No início deste mês, o ministro do Meio Ambiente, Joaquim Leite, anunciou que o país vai apresentar na COP26 o objetivo de zerar o desmatamento ilegal até 2030, o que poderá levar a uma redução de 50% das emissões. Em entrevista ao programa A Voz do Brasil na última quarta-feira (27), o ministro adiantou um pouco de qual será o posicionamento do Brasil na conferência global e afirmou crer que o país chegará à economia verde antes de outras nações.
 
“O Brasil vai buscar consenso em temas relevantes, como o financiamento climático. Esse problema tem que ser reconhecido. Encontrada a solução, nada melhor que um crescimento verde, para que a gente faça uma transição para uma economia verde - neutra em emissões até 2050, como é a meta brasileira”, afirmou Joaquim Leite. “Temos uma pressão internacional, mas não é verdade. O Brasil cuida sim das suas florestas, em especial os recursos naturais. Temos a maior biodiversidade, uma das maiores áreas oceânicas do mundo e de florestas nativas. Isso são vantagens competitivas no mercado mundial.”

Financiamento

Natalie Unterstell avalia que, durante a conferência, voltará à mesa de negociações a cobrança aos países ricos pelo não cumprimento das promessas de financiamento das ações em países pobres e vulneráveis, já que as nações desenvolvidas foram as primeiras a se industrializar e emitiram mais gases de efeito estufa ao longo da história.

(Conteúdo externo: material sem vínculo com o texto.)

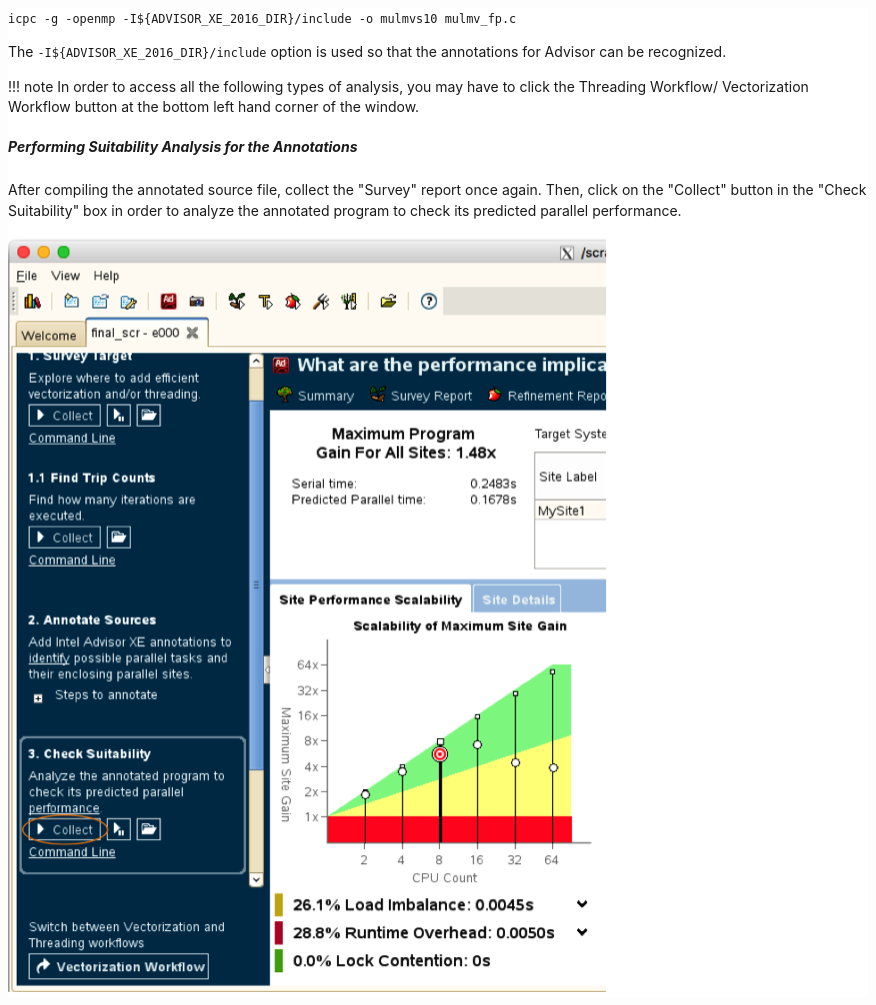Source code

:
 ```
icpc -g -openmp -I${ADVISOR_XE_2016_DIR}/include -o mulmvs10 mulmv_fp.c
```

The `-I${ADVISOR_XE_2016_DIR}/include` option is used so that the annotations
for Advisor can be recognized.

!!! note
    In order to access all the following types of analysis, you may have to click the Threading Workflow/ Vectorization Workflow button at the bottom left hand corner of the window.

##### Performing Suitability Analysis for the Annotations

After compiling the annotated source file, collect the "Survey" report once
again. Then, click on the "Collect" button in the "Check Suitability" box in
order to analyze the annotated program to check its predicted parallel
performance.

![ ](images/Advisor-suitability-report1.png)
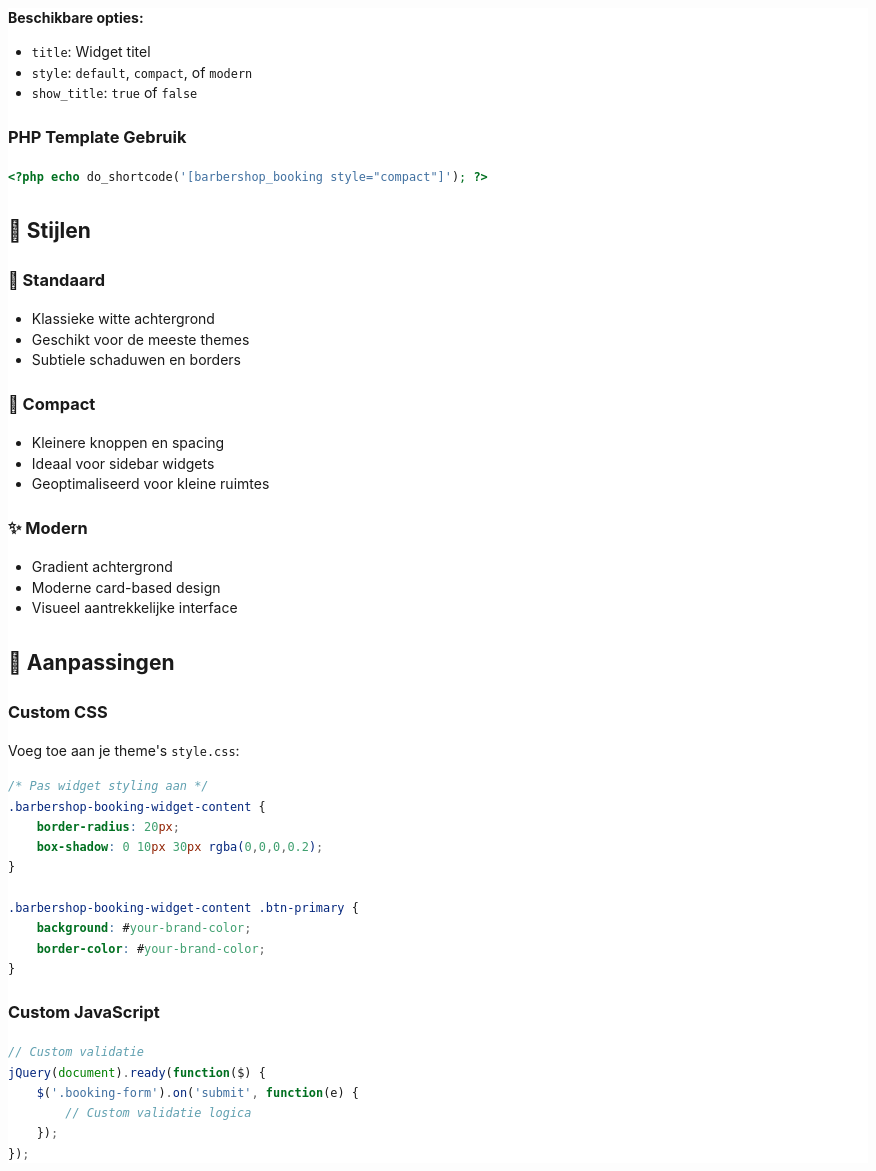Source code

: **Beschikbare opties:**
- `title`: Widget titel
- `style`: `default`, `compact`, of `modern`
- `show_title`: `true` of `false`

### PHP Template Gebruik
```php
<?php echo do_shortcode('[barbershop_booking style="compact"]'); ?>
```

## 🎨 Stijlen

### 🎯 Standaard
- Klassieke witte achtergrond
- Geschikt voor de meeste themes
- Subtiele schaduwen en borders

### 📱 Compact
- Kleinere knoppen en spacing
- Ideaal voor sidebar widgets
- Geoptimaliseerd voor kleine ruimtes

### ✨ Modern
- Gradient achtergrond
- Moderne card-based design
- Visueel aantrekkelijke interface

## 🔧 Aanpassingen

### Custom CSS
Voeg toe aan je theme's `style.css`:

```css
/* Pas widget styling aan */
.barbershop-booking-widget-content {
    border-radius: 20px;
    box-shadow: 0 10px 30px rgba(0,0,0,0.2);
}

.barbershop-booking-widget-content .btn-primary {
    background: #your-brand-color;
    border-color: #your-brand-color;
}
```

### Custom JavaScript
```javascript
// Custom validatie
jQuery(document).ready(function($) {
    $('.booking-form').on('submit', function(e) {
        // Custom validatie logica
    });
});
```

“Temos uma dívida dos países ricos de US$ 100 bilhões de por ano [para financiar ações em países pobres]. Eles estão chegando na casa dos US$ 80 bilhões, mas estão longe do ideal. Isso também vai ser cobrado lá”, descreve ela, que acrescenta que disponibilizar esses recursos é um desafio interno para esses países. “Quando a gente fala que os países ricos têm que pagar para os países pobres, a gente tem que pensar que são os contribuintes, os pagadores de impostos desses países que têm que chegar ao consenso em seus parlamentos e sociedades de que vão pagar essa conta, e está todo mundo tentando sair da pandemia e endividado. Então, é uma questão complexa.”

Suzana Kahn acredita que será uma grande frustração caso a conferência não consiga avançar na regulamentação do mercado de carbono, que estava previsto no Acordo de Paris e ainda não teve suas regras estabelecidas. No mercado de carbono, um país que superou sua meta de redução de emissões pode vender uma “permissão” equivalente a esse excedente para outro país que não conseguiu atingir o compromisso estabelecido. As regras para que essa transação ocorra, porém, ainda geram discordância na comunidade internacional.

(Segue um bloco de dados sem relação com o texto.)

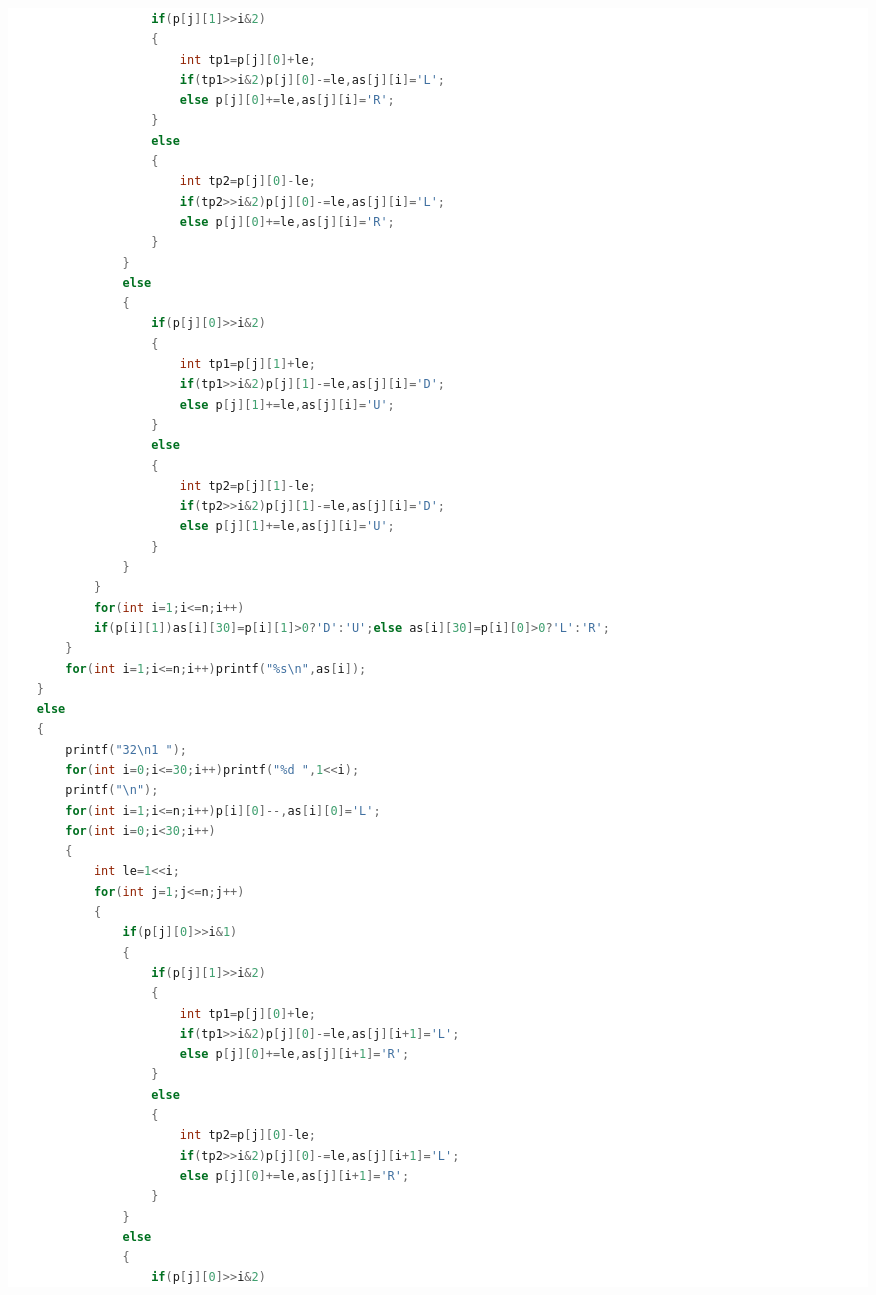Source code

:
 ```cpp
					if(p[j][1]>>i&2)
					{
						int tp1=p[j][0]+le;
						if(tp1>>i&2)p[j][0]-=le,as[j][i]='L';
						else p[j][0]+=le,as[j][i]='R';
					}
					else
					{
						int tp2=p[j][0]-le;
						if(tp2>>i&2)p[j][0]-=le,as[j][i]='L';
						else p[j][0]+=le,as[j][i]='R';
					}
				}
				else
				{
					if(p[j][0]>>i&2)
					{
						int tp1=p[j][1]+le;
						if(tp1>>i&2)p[j][1]-=le,as[j][i]='D';
						else p[j][1]+=le,as[j][i]='U';
					}
					else
					{
						int tp2=p[j][1]-le;
						if(tp2>>i&2)p[j][1]-=le,as[j][i]='D';
						else p[j][1]+=le,as[j][i]='U';
					}
				}
			}
			for(int i=1;i<=n;i++)
			if(p[i][1])as[i][30]=p[i][1]>0?'D':'U';else as[i][30]=p[i][0]>0?'L':'R';
		}
		for(int i=1;i<=n;i++)printf("%s\n",as[i]);
	}
	else
	{
		printf("32\n1 ");
		for(int i=0;i<=30;i++)printf("%d ",1<<i);
		printf("\n");
		for(int i=1;i<=n;i++)p[i][0]--,as[i][0]='L';
		for(int i=0;i<30;i++)
		{
			int le=1<<i;
			for(int j=1;j<=n;j++)
			{
				if(p[j][0]>>i&1)
				{
					if(p[j][1]>>i&2)
					{
						int tp1=p[j][0]+le;
						if(tp1>>i&2)p[j][0]-=le,as[j][i+1]='L';
						else p[j][0]+=le,as[j][i+1]='R';
					}
					else
					{
						int tp2=p[j][0]-le;
						if(tp2>>i&2)p[j][0]-=le,as[j][i+1]='L';
						else p[j][0]+=le,as[j][i+1]='R';
					}
				}
				else
				{
					if(p[j][0]>>i&2)
```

“É complexo e é caro, porque você tem que fazer uma contabilidade e precisa verificar”, explica a professora da UFRJ. “Eu não só tenho que acompanhar e monitorar minhas emissões, como tenho que ter minhas contas totalmente abertas e transparentes, porque elas devem ser verificadas por organismos internacionais”, destaca.

A vice-diretora da Coppe/UFRJ compara que, assim como a pandemia de covid-19, as mudanças climáticas são um desafio global, em que o esforço de um país não basta enquanto não houver um controle do problema em todo o mundo. Nesse sentido, a crise sanitária pode se tornar um elemento a mais para dificultar a redução das emissões. “Há quem diga que, se é para retomar o crescimento, que se retome da melhor maneira possível, de uma maneira mais sustentável. Mas nem sempre é isso que acontece. A crise econômica acaba fazendo que você opte pelo caminho mais fácil para sair da crise.”

Para Natalie Unterstell, as crises geradas pela pandemia vão tornar ainda mais importante a discussão sobre como financiar a transição dos países pobres para uma economia com menos emissões. “Os países pobres estão ainda mais endividados, então, além de terem que lidar com a pandemia, a restauração das economias e as vacinas, precisam lidar com eventos extremos e riscos futuros. É uma conta muito pesada, e a questão do financiamento vai girar em torno disso, de como a gente alivia a barra desses países ultra vulneráveis.”